** BEGIN Materials provided **
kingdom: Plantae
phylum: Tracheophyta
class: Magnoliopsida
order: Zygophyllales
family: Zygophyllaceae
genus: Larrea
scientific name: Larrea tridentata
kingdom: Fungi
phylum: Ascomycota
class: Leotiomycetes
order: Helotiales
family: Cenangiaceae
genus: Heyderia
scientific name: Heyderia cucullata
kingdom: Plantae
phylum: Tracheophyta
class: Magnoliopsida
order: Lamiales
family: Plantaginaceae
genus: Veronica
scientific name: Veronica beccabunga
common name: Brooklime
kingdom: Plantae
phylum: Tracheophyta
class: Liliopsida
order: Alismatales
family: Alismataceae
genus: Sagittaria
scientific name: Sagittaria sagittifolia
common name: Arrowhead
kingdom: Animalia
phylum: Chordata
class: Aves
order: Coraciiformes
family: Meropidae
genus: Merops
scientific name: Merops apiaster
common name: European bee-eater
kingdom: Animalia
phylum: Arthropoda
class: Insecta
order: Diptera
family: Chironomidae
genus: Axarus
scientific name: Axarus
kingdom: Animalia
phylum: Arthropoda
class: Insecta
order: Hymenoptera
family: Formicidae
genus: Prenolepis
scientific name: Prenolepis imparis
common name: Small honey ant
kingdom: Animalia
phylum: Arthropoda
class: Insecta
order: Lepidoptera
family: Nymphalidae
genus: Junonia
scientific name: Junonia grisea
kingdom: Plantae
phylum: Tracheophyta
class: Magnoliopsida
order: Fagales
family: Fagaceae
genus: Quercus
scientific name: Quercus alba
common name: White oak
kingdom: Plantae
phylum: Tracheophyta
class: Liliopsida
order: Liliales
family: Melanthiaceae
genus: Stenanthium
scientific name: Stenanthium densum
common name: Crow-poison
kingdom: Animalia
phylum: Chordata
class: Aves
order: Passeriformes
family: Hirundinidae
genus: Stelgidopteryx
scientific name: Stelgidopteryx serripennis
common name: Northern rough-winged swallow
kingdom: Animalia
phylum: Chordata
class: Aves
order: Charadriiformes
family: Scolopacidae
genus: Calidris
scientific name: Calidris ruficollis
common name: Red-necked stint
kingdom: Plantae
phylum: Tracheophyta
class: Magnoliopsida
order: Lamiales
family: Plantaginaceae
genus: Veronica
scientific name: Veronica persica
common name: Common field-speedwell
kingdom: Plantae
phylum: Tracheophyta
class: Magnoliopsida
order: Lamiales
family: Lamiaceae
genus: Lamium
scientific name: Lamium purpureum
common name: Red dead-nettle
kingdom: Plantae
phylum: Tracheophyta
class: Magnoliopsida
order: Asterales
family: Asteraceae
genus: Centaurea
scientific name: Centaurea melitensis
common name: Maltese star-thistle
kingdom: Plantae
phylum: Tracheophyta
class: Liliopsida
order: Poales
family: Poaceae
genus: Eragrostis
** END Materials provided **
Copy out the records again, switching every "common name" to "vernacular name" and keeping everything else the same.

kingdom: Plantae
phylum: Tracheophyta
class: Magnoliopsida
order: Zygophyllales
family: Zygophyllaceae
genus: Larrea
scientific name: Larrea tridentata
kingdom: Fungi
phylum: Ascomycota
class: Leotiomycetes
order: Helotiales
family: Cenangiaceae
genus: Heyderia
scientific name: Heyderia cucullata
kingdom: Plantae
phylum: Tracheophyta
class: Magnoliopsida
order: Lamiales
family: Plantaginaceae
genus: Veronica
scientific name: Veronica beccabunga
vernacular name: Brooklime
kingdom: Plantae
phylum: Tracheophyta
class: Liliopsida
order: Alismatales
family: Alismataceae
genus: Sagittaria
scientific name: Sagittaria sagittifolia
vernacular name: Arrowhead
kingdom: Animalia
phylum: Chordata
class: Aves
order: Coraciiformes
family: Meropidae
genus: Merops
scientific name: Merops apiaster
vernacular name: European bee-eater
kingdom: Animalia
phylum: Arthropoda
class: Insecta
order: Diptera
family: Chironomidae
genus: Axarus
scientific name: Axarus
kingdom: Animalia
phylum: Arthropoda
class: Insecta
order: Hymenoptera
family: Formicidae
genus: Prenolepis
scientific name: Prenolepis imparis
vernacular name: Small honey ant
kingdom: Animalia
phylum: Arthropoda
class: Insecta
order: Lepidoptera
family: Nymphalidae
genus: Junonia
scientific name: Junonia grisea
kingdom: Plantae
phylum: Tracheophyta
class: Magnoliopsida
order: Fagales
family: Fagaceae
genus: Quercus
scientific name: Quercus alba
vernacular name: White oak
kingdom: Plantae
phylum: Tracheophyta
class: Liliopsida
order: Liliales
family: Melanthiaceae
genus: Stenanthium
scientific name: Stenanthium densum
vernacular name: Crow-poison
kingdom: Animalia
phylum: Chordata
class: Aves
order: Passeriformes
family: Hirundinidae
genus: Stelgidopteryx
scientific name: Stelgidopteryx serripennis
vernacular name: Northern rough-winged swallow
kingdom: Animalia
phylum: Chordata
class: Aves
order: Charadriiformes
family: Scolopacidae
genus: Calidris
scientific name: Calidris ruficollis
vernacular name: Red-necked stint
kingdom: Plantae
phylum: Tracheophyta
class: Magnoliopsida
order: Lamiales
family: Plantaginaceae
genus: Veronica
scientific name: Veronica persica
vernacular name: Common field-speedwell
kingdom: Plantae
phylum: Tracheophyta
class: Magnoliopsida
order: Lamiales
family: Lamiaceae
genus: Lamium
scientific name: Lamium purpureum
vernacular name: Red dead-nettle
kingdom: Plantae
phylum: Tracheophyta
class: Magnoliopsida
order: Asterales
family: Asteraceae
genus: Centaurea
scientific name: Centaurea melitensis
vernacular name: Maltese star-thistle
kingdom: Plantae
phylum: Tracheophyta
class: Liliopsida
order: Poales
family: Poaceae
genus: Eragrostis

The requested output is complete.